Tero -- I will add some of your text below to both Section 3 and the Security

> > - The discussion of failure modes for the heuristics in section 3 is
> >   also incomplete: while it (correctly, I think) concludes that
> >   misclassifying traffic as ESP-NULL is no worse than a DoS attack
> >   which an attacker could have launched anyway, it does not discuss
> >   the other failure mode: what happens if a stream is misclassified as
> >   non-NULL ESP, thus (depending on policy) allowing it through without
> >   inspection, or dropping it on the floor?
> It does say that valid ESP-NULL stream cannot be misclassified as
> non-ESP-NULL stream. The only way for valid ESP-NULL stream to be
> classified as non-ESP-NULL is that the packet does not look valid
> ESP-NULL packet (i.e. for example has garbage in the ESP padding), but
> then it is not valid ESP-NULL packet anymore.

Actually, it's possible that using an authentication algorithm of which the
inspector is not aware can cause ESP-NULL to be misclassified.  Other than
that, we catch everything else.

> I.e. valid EPS-NULL packets cannot be misclassified, but of course
> attacker can easily send packets which cause those packets to be
> misclassified as encrypted ESP, but on the other hand attacker can
> most likely also use encrypted ESP instead (as is listed in the
> security considerations section) if encrypted ESP packets are to be
> allowed to that host.

Rob -- are you also worried about flow-poisoning?  If an attacker manages (by
chance?) to trick an inspecting node into considering a flow encrypted, and
then the inspecting node *caches* that flow as poison (a bad implementation
choice, to be sure, but possible given how much crap is out there), then
legitimate ESP-NULL packets could be dropped.

> All of those depends very much about what kind of the policy is used
> in the intermediate devices. If the policy says drop all packets which
> cannot be inspected, then attacker does not gain anything by getting
> flow misclassified.

The attacker gains denial-of-service, which may be all he/she wants.

Information
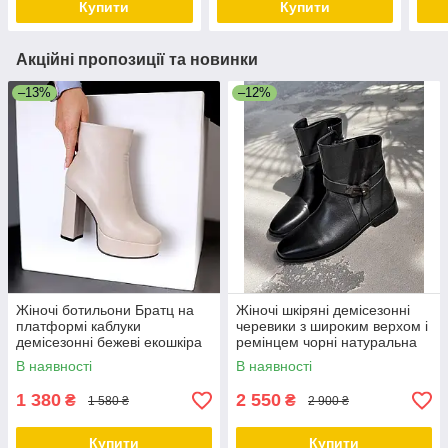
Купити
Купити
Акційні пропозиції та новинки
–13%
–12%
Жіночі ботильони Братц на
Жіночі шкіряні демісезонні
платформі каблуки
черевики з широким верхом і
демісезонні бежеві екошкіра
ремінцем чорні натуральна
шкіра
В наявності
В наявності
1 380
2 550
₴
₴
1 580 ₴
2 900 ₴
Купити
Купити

--

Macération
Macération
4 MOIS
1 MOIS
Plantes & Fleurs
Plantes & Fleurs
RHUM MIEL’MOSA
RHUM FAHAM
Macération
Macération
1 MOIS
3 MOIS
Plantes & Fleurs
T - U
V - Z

Problem
Reproduce the part of the ESP-NULL discussion starting at "Tero -- I will" and ending at "on the floor?", replacing "heuristics" with "classification rules".

Exercise output
Tero -- I will add some of your text below to both Section 3 and the Security

> > - The discussion of failure modes for the classification rules in section 3 is
> >   also incomplete: while it (correctly, I think) concludes that
> >   misclassifying traffic as ESP-NULL is no worse than a DoS attack
> >   which an attacker could have launched anyway, it does not discuss
> >   the other failure mode: what happens if a stream is misclassified as
> >   non-NULL ESP, thus (depending on policy) allowing it through without
> >   inspection, or dropping it on the floor?